→ **Material for this task**:
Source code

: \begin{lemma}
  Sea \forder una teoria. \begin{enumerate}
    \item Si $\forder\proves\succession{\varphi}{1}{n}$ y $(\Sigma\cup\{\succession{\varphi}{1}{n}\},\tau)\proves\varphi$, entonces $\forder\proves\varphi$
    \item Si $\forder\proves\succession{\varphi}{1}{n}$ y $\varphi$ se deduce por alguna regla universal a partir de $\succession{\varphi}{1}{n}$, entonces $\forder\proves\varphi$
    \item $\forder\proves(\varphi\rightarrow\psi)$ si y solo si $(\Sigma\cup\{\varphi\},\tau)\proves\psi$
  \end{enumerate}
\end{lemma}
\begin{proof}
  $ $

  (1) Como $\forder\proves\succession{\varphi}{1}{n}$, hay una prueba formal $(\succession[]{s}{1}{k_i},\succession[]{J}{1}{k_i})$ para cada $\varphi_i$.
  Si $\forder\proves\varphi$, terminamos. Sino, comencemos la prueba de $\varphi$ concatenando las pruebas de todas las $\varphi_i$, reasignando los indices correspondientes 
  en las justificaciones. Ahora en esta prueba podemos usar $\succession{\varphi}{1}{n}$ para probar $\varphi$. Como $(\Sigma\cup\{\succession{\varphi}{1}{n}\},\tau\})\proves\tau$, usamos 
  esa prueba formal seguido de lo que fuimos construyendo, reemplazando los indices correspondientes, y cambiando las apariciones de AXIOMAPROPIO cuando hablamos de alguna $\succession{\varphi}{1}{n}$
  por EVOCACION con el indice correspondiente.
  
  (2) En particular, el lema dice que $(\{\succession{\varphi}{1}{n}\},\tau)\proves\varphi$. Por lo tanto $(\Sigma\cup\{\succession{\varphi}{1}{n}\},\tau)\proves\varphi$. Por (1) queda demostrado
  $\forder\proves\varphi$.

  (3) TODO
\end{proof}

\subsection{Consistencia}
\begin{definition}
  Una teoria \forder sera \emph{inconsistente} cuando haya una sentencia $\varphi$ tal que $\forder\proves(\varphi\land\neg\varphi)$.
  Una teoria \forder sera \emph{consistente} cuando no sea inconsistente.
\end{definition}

→ **Brief**: Scan the material above for the string "alguna" and copy every line that has it.

→ **Output for this task**:
    \item Si $\forder\proves\succession{\varphi}{1}{n}$ y $\varphi$ se deduce por alguna regla universal a partir de $\succession{\varphi}{1}{n}$, entonces $\forder\proves\varphi$
  esa prueba formal seguido de lo que fuimos construyendo, reemplazando los indices correspondientes, y cambiando las apariciones de AXIOMAPROPIO cuando hablamos de alguna $\succession{\varphi}{1}{n}$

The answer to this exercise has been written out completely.